Baki started from a personal frustration: every budgeting app I tried told me how much money I had, not how much I could actually spend. The difference matters. If you earn ₹80,000 a month but ₹45,000 is already committed to rent, EMIs, and subscriptions, your real spendable balance is ₹35,000. Baki shows you that number, prominently, before you open your wallet.
The Core Idea
The hero metric in Baki is the available balance:
available = salary − locked commitments − spent this month
Commitments are recurring expenses you've pre-declared — rent, EMIs, subscriptions. They're "locked" — they reduce your available balance before you start the month, so daily spending never collides with bills you've already promised to pay.


Tech Stack
| Concern | Choice |
|---|---|
| Framework | React Native 0.84 (bare, no Expo) |
| Language | TypeScript (strict) |
| State | Zustand + MMKV |
| Navigation | React Navigation 7 (native stack) |
| Animations | Reanimated 4 + Skia |
| Database | Supabase (Postgres + RLS + Realtime) |
| Auth | Supabase Auth + Google Sign-In + Apple Sign-In |
| Payments | RevenueCat |
| Push | Firebase Cloud Messaging |
| Localisation | i18next (30+ languages) |
Bare React Native was a deliberate choice. Full native access — custom modules, the New Architecture (Turbo Modules + Fabric), no Expo abstractions between me and the platform.
Add Expense
The add expense screen uses a spectral wave animation as the background — two animated sine waves blended with colour stops. Category and payment method are selected via chip rows, no modals. Optimistic updates hit Zustand immediately; Supabase syncs in the background.


Split Expenses
One of the deeper features is a Splitwise-style group expense system. Groups have members, expenses, and balances with five split modes:
- Equally — divide by selected members
- Exact amounts — enter per-person amounts, remainder shown
- Percentage — enter per-person percentages
- Shares — stepper-based ratio splitting
- Adjustment — base split with signed per-person offsets
Each split expense also creates a linked entry in the main expense store so it flows into your category grid and reduces your available balance.


AI Trip Planning
The travel mode includes an AI-powered itinerary generator. Describe a trip in natural language — "5 days in Tokyo for food and culture, ₹1.5L budget" — and the AI generates a day-by-day plan with estimated costs. Pro users can one-tap import it as a Baki trip, automatically creating destinations and seeding daily budgets from the estimates.
The itinerary generation runs via a Supabase Edge Function (GPT-4o), with the user's JWT forwarded for auth. Exchange rates are cached at trip creation so historical data stays accurate as rates shift.
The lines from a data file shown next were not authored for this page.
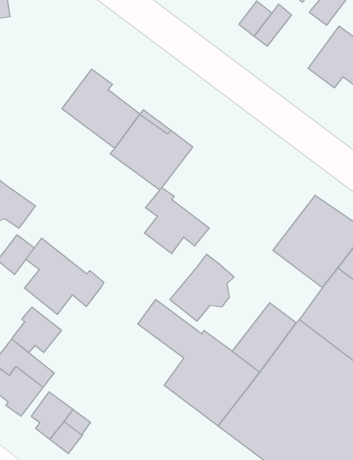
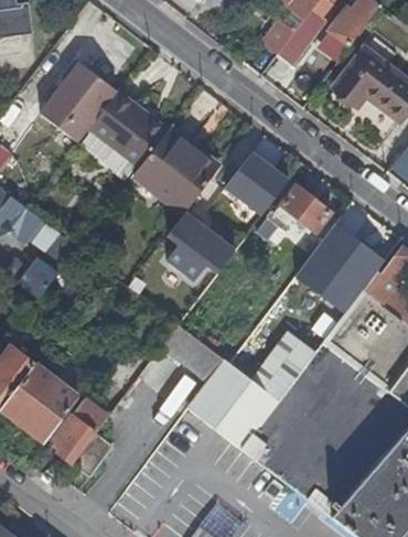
building: none -> [41,63,115,141]
building: none -> [224,157,288,215]
building: none -> [262,185,331,238]
building: [24,238,104,314] -> none
building: [170,254,234,321] -> none
building: [12,307,61,353] -> none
Shared Element Transitions
The intro screen cycles through 30 languages showing "balance" in each — Arabic, Japanese, Hindi, Russian — landing on "Baki". The logo transitions via a shared element animation to the welcome screen using Reanimated 4's sharedTransitionTag.
Reanimated 4 has ENABLE_SHARED_ELEMENT_TRANSITIONS as a static C++ compile-time flag, enabled via package.json:
"reanimated": { "staticFeatureFlags": { "ENABLE_SHARED_ELEMENT_TRANSITIONS": true } }
This required a full rebuild (pod install + clean build), but the result is a native-quality shared element transition without any third-party library.
Localisation
The app ships with full i18next support across 30+ languages, with locale-aware number formatting. Indian users get the lakh/crore system (₹1,23,456), global users get standard formatting. The language detection is automatic on first launch.
What I Learned
New Architecture is ready. RN 0.84 drops legacy architecture entirely. Every module must be Turbo Module compatible. The ecosystem has caught up — all the libraries I needed had New Architecture support, and the performance difference is real.
Zustand + MMKV is the right pairing for offline-first. Zustand for in-memory state, MMKV as a synchronous persistence layer, Supabase for truth. No sagas, no thunks, no boilerplate.
Soft paywalls convert better. The paywall only shows after the user has seen real value — after 100 expenses logged, or when they try to view history older than a month. Hard paywalls on first launch convert at ~1%. Soft paywalls after value is demonstrated convert significantly better.
RevenueCat is worth it. Subscription state management, receipt validation, promotional entitlements, and a dashboard with cohort data — all without building any of that infrastructure yourself.